To elaborate beyond what @soneca said, how do we know that Federer lost those points because he thought too much? What if, instead, Federer didn’t think enough, and Djokovic just outthought him? That’s why the conclusion is unfalsifiable.


Yes, I can agree with that. We don't really know enough about what's happening in their heads to make any conclusions.


For me is veeery easy to make the argument that this isn’t psychological, but only to the expected variance of tennis match results. It was you that had to carefully cherry-pick data to support your conclusion.

I would only have to choose among all the other match points he has won through the 20 grand slams he has won. Only considering Federer vs Djoko, Federer won 46% of the matches. There a lot of match points won there. Also, considering only Grand Slams, Federer won 6 out of 17. Not a great record, but still no negligible number of wins. And I would attribute that bad performance more to Djoko skills, and maybe also Djoko physical peak coinciding with Federer older age, than to any thing psychological.

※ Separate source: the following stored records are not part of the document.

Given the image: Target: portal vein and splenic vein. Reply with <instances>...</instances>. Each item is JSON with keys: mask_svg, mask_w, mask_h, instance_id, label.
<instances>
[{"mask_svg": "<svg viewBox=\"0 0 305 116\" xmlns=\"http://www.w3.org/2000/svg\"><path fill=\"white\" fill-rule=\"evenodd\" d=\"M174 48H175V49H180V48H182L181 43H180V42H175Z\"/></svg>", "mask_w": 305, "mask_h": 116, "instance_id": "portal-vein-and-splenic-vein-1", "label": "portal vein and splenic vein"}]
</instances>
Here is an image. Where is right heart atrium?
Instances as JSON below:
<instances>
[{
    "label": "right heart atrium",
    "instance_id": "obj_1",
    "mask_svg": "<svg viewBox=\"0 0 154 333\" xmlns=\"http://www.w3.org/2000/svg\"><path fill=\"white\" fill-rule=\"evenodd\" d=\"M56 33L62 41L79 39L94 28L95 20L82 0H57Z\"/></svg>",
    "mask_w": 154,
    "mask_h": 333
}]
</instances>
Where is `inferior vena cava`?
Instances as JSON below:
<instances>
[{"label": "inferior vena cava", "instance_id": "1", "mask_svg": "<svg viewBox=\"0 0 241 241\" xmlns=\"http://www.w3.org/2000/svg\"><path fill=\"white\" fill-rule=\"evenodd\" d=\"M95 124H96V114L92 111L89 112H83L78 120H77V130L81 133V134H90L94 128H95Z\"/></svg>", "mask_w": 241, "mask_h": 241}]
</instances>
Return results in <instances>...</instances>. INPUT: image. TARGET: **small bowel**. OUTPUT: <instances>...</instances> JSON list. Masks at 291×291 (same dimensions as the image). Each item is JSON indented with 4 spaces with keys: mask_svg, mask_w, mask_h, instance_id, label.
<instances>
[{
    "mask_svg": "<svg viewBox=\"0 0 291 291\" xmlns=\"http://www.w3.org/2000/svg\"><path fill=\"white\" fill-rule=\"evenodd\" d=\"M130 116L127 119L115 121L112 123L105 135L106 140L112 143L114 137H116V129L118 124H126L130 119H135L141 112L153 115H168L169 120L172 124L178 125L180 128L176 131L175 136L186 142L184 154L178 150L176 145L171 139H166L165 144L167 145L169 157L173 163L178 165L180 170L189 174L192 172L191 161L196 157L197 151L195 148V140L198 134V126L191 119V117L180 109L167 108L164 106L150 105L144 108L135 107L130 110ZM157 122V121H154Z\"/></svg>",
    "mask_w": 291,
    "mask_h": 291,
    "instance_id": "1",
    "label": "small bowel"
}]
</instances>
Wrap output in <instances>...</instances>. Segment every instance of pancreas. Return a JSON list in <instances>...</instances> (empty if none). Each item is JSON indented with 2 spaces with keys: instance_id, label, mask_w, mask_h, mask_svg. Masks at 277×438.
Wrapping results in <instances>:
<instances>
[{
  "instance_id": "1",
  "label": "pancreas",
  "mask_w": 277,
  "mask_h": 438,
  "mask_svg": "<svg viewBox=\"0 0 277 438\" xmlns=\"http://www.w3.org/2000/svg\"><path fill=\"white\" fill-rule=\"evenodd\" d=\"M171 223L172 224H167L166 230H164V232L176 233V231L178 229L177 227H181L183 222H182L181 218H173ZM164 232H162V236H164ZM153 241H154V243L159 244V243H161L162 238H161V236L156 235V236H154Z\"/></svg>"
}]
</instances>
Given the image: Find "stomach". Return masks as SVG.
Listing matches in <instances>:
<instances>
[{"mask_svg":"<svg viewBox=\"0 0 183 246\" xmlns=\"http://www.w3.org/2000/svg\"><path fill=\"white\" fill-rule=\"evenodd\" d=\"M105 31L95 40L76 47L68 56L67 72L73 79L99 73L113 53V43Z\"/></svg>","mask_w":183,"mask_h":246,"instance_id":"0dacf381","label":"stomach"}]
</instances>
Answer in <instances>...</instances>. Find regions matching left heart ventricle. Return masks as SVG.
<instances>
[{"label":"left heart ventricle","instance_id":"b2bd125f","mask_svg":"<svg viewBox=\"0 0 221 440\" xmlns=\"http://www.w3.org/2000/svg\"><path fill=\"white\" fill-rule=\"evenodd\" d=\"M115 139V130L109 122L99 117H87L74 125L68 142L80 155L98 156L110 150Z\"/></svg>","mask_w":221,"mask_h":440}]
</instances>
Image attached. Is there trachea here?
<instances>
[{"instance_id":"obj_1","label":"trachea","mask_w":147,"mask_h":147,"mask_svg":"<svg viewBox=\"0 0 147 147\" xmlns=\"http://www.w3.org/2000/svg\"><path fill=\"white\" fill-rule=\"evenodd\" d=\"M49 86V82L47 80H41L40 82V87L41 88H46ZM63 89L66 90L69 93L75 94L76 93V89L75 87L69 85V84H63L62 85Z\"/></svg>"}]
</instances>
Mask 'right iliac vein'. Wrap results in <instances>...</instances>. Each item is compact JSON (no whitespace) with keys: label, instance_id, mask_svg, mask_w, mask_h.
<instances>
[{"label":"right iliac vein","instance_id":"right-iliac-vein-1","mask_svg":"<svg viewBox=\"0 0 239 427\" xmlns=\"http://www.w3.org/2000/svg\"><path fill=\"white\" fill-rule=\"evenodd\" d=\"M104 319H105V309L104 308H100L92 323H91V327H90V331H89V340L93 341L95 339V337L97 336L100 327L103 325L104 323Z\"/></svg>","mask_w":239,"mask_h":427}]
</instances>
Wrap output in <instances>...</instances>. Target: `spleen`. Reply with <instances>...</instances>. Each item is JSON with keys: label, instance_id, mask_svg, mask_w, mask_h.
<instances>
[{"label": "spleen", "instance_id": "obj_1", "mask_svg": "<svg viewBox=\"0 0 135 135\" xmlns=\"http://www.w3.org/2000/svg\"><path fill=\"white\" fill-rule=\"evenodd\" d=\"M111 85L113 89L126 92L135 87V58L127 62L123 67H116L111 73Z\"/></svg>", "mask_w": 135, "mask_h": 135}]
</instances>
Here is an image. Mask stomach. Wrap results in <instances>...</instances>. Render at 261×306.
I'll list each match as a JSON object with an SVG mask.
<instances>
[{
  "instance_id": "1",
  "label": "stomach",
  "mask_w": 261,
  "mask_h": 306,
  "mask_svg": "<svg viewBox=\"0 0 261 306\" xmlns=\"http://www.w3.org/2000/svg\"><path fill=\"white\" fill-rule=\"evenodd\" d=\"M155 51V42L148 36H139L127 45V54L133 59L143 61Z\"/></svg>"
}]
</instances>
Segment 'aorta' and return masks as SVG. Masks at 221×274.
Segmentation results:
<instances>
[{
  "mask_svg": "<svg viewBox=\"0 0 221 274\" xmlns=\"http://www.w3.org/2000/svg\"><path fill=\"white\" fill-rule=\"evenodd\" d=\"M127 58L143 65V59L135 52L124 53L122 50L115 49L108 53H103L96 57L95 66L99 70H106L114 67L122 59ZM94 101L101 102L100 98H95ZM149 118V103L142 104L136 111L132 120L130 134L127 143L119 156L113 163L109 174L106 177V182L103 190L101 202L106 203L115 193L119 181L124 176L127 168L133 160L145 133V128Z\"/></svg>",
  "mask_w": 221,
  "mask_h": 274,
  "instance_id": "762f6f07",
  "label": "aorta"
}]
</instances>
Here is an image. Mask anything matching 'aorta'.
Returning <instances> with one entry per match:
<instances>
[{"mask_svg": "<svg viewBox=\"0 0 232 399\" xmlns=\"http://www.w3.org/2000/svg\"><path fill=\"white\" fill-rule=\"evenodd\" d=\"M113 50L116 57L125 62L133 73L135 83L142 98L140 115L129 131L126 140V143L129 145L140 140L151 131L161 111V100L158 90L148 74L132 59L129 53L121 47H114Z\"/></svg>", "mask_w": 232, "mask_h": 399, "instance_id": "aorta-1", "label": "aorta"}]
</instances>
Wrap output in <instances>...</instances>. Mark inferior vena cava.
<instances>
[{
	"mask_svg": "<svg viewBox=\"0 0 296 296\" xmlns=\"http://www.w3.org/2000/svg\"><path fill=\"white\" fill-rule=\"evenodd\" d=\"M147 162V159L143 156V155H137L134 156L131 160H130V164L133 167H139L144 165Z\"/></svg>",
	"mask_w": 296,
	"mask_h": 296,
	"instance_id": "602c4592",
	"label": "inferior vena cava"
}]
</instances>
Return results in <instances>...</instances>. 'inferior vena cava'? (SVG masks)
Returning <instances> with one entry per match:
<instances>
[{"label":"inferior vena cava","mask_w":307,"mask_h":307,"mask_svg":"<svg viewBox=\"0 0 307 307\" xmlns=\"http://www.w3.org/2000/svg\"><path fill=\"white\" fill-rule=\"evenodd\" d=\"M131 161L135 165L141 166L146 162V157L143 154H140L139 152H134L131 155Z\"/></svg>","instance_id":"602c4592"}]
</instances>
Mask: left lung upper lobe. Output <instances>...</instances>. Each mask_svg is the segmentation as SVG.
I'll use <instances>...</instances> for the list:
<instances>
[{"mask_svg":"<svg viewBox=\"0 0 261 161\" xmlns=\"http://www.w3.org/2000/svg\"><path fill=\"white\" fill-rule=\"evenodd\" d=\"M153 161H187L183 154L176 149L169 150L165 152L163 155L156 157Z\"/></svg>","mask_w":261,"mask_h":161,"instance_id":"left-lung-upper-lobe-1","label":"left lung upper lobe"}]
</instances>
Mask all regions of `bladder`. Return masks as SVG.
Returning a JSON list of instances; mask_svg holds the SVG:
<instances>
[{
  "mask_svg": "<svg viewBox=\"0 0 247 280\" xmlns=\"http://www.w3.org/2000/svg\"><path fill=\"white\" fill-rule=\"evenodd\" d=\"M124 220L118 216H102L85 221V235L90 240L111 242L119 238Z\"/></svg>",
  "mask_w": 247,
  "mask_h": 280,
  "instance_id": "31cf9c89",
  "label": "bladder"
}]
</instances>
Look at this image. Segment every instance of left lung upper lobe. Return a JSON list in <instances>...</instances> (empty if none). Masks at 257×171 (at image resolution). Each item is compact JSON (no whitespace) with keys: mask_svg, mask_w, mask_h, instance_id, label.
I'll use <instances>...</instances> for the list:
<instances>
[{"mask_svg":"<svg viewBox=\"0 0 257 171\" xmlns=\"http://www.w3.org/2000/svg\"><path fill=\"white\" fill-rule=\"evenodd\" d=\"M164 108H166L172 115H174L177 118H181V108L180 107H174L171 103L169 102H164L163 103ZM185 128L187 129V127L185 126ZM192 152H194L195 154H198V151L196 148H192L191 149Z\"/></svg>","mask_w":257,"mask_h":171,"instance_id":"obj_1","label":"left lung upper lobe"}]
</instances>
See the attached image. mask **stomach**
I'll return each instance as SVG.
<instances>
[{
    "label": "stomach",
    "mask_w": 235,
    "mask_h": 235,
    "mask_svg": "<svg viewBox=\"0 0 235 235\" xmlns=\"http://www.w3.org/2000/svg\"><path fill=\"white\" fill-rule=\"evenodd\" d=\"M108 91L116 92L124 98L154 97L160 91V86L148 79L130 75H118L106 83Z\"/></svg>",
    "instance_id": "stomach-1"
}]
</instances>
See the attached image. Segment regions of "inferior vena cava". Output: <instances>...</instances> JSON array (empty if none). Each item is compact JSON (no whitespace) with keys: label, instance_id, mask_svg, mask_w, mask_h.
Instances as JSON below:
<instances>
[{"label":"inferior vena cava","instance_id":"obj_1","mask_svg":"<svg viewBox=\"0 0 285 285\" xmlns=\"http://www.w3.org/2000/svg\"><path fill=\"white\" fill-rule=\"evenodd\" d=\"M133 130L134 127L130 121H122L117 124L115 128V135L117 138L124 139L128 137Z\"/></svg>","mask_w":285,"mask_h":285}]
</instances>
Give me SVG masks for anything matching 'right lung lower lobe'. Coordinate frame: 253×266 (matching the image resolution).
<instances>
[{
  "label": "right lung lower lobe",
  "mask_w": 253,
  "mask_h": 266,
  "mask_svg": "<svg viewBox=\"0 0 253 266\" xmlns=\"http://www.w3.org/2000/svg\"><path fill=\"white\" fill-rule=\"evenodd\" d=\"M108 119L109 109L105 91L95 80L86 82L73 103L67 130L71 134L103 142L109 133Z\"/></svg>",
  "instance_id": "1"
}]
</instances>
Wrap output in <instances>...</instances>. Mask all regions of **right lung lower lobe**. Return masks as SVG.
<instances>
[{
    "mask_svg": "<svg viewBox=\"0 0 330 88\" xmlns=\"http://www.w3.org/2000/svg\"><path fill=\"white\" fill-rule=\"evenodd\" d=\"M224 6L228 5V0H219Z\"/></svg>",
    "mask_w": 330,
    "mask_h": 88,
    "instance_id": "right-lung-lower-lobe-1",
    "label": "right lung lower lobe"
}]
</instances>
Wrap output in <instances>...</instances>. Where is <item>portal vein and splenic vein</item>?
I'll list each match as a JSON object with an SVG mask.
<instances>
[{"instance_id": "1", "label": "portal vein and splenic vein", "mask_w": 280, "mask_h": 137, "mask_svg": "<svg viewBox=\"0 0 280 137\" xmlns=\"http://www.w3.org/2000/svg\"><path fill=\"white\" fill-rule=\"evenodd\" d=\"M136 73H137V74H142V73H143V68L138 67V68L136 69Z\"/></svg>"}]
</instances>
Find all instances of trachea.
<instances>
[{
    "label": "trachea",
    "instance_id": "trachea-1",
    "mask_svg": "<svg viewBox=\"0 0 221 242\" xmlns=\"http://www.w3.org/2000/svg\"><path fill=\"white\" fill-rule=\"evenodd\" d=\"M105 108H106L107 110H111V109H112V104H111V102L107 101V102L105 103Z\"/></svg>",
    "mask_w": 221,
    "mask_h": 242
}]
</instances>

I sometimes find word choice to be a reliable heuristic for evaluating the probable worth of some prose, but I don't see why, in this case, you feel this way. Would you mind elaborating? (Assuming your conclusion is indeed based on the phrasing chosen...)


I start from the assumption that Federer’s career (even in 2012) is enough to prove that he has the mental strength and can perform at the highest level in stressful championship decisions.

But the stronger reason to stop reading is that, in the most generous interpretation, the author started to argue the benefits of “not thinking too much” by using a unfalsifiable claim about a very subjective interpretation of a fact, attributing causality to an anedocte that is far too complex to be resumed into a simplistic reason based on the author’s assumption. This seemed ridiculous to me.

It was obvious to me that the author didn’t have much of a science-informed take (my impression form the title) and was just doing unsubstantiated storytelling


Perhaps OP meant that he had been dealing with a knee injury, and that doesn't have much to do with "mental frailty" at all: https://www.espn.com/tennis/story/_/id/30821027/roger-federe...

EDIT: Actually the article is from 2012, so I assume its because many of Federer's best years were still ahead of him.


The original article (from The Economist) is from 2012, so whatever the author was referring to was not the same as the injuries discussed in your 2021 article (from ESPN).


Hence the edit.


Which was made after my comment.


I think there was some page-refreshing asynchrony here, either on your end or mine. But I appreciate that you attempted to correct me, so thank you.


> To make good decisions in a complex world, Gigerenzer says, you have to be skilled at ignoring information.

It's total bullshit. It might work with some crap like a lottery or bets on “American Idol” winners, but to solve complex tasks you need more information and more experience. All the examples in this article are to impress not-so-well-educated people, level of TV-show, not higher.

When we make quick decisions in areas out of our expertise, we use the same logic as when we make decisions based on emotions, empathy, “intuition”. It's nothing more than a lottery.

Their first example is just about a mentally burnt out person, that's all. Yes, we should give a rest to our brains, but the advice “just don't think too much” is an idiotic oversimplification.


From the article:

> They found that those who placed high trust in their feelings made better predictions than those who didn't. The result only applied, however, when the participants had some prior knowledge.

Which is exactly what you're saying so I'm uncertain why you're calling the article "total bullshit" when you're restating this critical part of it in your own comment and own words.


Maybe you need to read the whole article, there is more than just that.

For example, they use as evidence the experiment (on a small group of people, without a control group, without attempts to repeat it - everything to be called anti-scientific), where they separate students, based on the color of their skin. Amazing start, right? And the whole article is filled with such fairy tales, not by scientific data.